Cleveland City Hall has seldom played a major role in these efforts compared to municipal leaders in some other communities. But the arrival of ARPA funding (for which promoting digital inclusion is a Federally encouraged use) brought the City of Cleveland a unique opportunity to help fund and lead a community-wide strategy to connect all of its citizens.
Initial media overage of the City plan has emphasized the expansion of DigitalC’s low-cost wireless network – and rightly so, because most of the $20 million (along with a comparable amount of private matching investment) would be earmarked for that purpose. Citywide deployment of low cost, high speed home Internet is a linchpin of the City’s strategy. Universal access to a reliably cheap, fast broadband option is essential to the task of connecting low income and senior Clevelanders, who live in every neighborhood. It would offer an opportunity for budget relief for financially stressed households in general, and help set a competitive standard for other providers.
But the DigitalC-led consortium brings a lot more to the table. The partners represent Cleveland’s entire digital inclusion ecosystem – community training programs, neighborhood development corporations, the Cleveland Public Library, housing and healthcare providers, and more. Their plan includes direct outreach to tens of thousands of homes; dramatic increases in neighborhood digital skills training, individualized digital navigator assistance, and affordable computer ownership for residents; and specific initiatives to support the effective use of broadband to empower residents in healthcare, education and employment.
This is an “all hands on deck” strategy, aimed at engaging, connecting, training and supporting tens of thousands of households in one big push. The City’s investment is intended to catalyze a lot of other assets, both human and financial, to accomplish this goal.
That’s the digital inclusion aspect of the City’s initiative. But there’s a second aspect that’s equally ambitious and important, addressing…
Community need #2: Broadband competition
Two unregulated, out-of-state megacorporations now exercise near-total control over the broadband Internet options of Cleveland consumers.
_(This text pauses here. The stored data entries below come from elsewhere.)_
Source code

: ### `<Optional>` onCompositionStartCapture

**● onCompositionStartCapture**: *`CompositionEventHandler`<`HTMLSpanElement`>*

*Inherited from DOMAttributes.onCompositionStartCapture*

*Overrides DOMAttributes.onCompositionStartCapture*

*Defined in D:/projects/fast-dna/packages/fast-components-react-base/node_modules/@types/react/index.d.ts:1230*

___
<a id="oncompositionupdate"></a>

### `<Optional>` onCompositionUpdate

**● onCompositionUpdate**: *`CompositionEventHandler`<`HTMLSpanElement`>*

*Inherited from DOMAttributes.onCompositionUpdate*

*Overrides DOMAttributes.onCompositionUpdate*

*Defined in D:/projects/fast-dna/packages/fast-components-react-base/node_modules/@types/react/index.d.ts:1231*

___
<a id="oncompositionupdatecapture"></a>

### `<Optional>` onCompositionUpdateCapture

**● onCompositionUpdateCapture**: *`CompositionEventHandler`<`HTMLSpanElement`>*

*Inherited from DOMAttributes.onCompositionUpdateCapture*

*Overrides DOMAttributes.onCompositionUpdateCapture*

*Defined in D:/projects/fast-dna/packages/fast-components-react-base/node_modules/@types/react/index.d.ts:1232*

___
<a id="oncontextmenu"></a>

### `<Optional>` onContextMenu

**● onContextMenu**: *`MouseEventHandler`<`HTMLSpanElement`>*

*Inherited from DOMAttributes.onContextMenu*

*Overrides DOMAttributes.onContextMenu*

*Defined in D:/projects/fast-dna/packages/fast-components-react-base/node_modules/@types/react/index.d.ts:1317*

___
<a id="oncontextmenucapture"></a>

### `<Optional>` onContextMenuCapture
Charter Spectrum, the city’s dominant provider, serves almost the entire city with fast downstream speeds, but at a minimum cost of at least $80 a month after the first twelve months of service ($85 if the customer’s modem Wi-Fi is turned on).
AT&T offers fiber optic service at a comparable downstream speed (and much faster upstream) for as little as $60 a month. But AT&T Fiber is only available to about 44,000 “residential service locations” in Cleveland, according to data AT&T submitted to the FCC last June. A similar number of AT&T-served residential locations in the city (most but not all in East Side neighborhoods — see map below) are still stuck with obsolete ADSL connections, whose maximum download speeds are too slow to meet the FCC’s standard for “broadband”, but cost unlucky customers the same $60 a month. (Click map to see full-sized version.)
Neither of Cleveland’s duopoly broadband providers offers a moderately fast but lower-cost service tier, except to customers who are enrolled in the Federal Affordable Connectivity Program (ACP). Unfortunately, the ACP is largely limited to households with incomes below 200% of the poverty line, many of whom choose to use it for enhanced mobile phone data rather than home broadband service. And the ACP may well end when its initial funding runs out next year.
In the unregulated world of Internet providers, the only antidote to high prices and poor service is competition. But most Cleveland households have only one option for 2023-quality home Internet access. A lucky minority of households have just two options.
The City’s broadband plan aims to increase those options for all residents.
During the next eighteen months, ARPA funds would help pay for the expansion of DigitalC’s fixed wireless broadband network to every neighborhood, so any Cleveland household would have access to it. DigitalC charges just $18 a month for 100 Mbps down and 20 Mbps up — not cable modem or fiber optic speeds, but a big improvement over most AT&T non-fiber optic connections. Many Clevelanders, not all of whom are poor, will consider that an attractive choice.
Will Spectrum or AT&T respond by creating their own low cost alternatives to compete with DigitalC? So much the better. After all, that’s the point of creating competition… more broadband choices for all Cleveland consumers.
But whether that happens or not, DigitalC’s citywide expansion would offer all those consumers, from West Park and Old Brooklyn to Collinwood and Lee-Seville, at least one very economical new option.
The final, long-term piece of the City plan takes takes this competitive model a big step further. A private company, SiFi Networks, wants to build its own underground fiber optic network over the next seven years to reach every address in Cleveland.
SiFi doesn’t want to be a retail Internet provider itself. It wants to lease space on its network to other companies (and perhaps nonprofits) that want to do that.
This “open access network” model of enabling more broadband competitors is gaining interest and investment across the country. SiFi itself now has construction underway in eight cities, with about thirty others in earlier stages of development. If their model works, in a few years Cleveland households could be choosing among three or four fiber-speed Internet providers instead of just two.
SiFi is not asking for City funding, and it doesn’t need access to existing poles. It has proposed, and the City plan calls for, a cooperative framework to facilitate permitting for its underground fiber deployment in the City’s rights of way.
The City’s proposed ARPA funding for the DigitalC-led consortium, and a “Right-of-Way Agreement” between the City and SiFi Networks, were both submitted as ordinances for City Council consideration on May 8. They’re now awaiting committee review and final passage.
Author’s note (from Bill Callahan): Readers should be aware that I worked with the team that developed DigitalC’s proposal to the City, as part of an ongoing consulting relationship.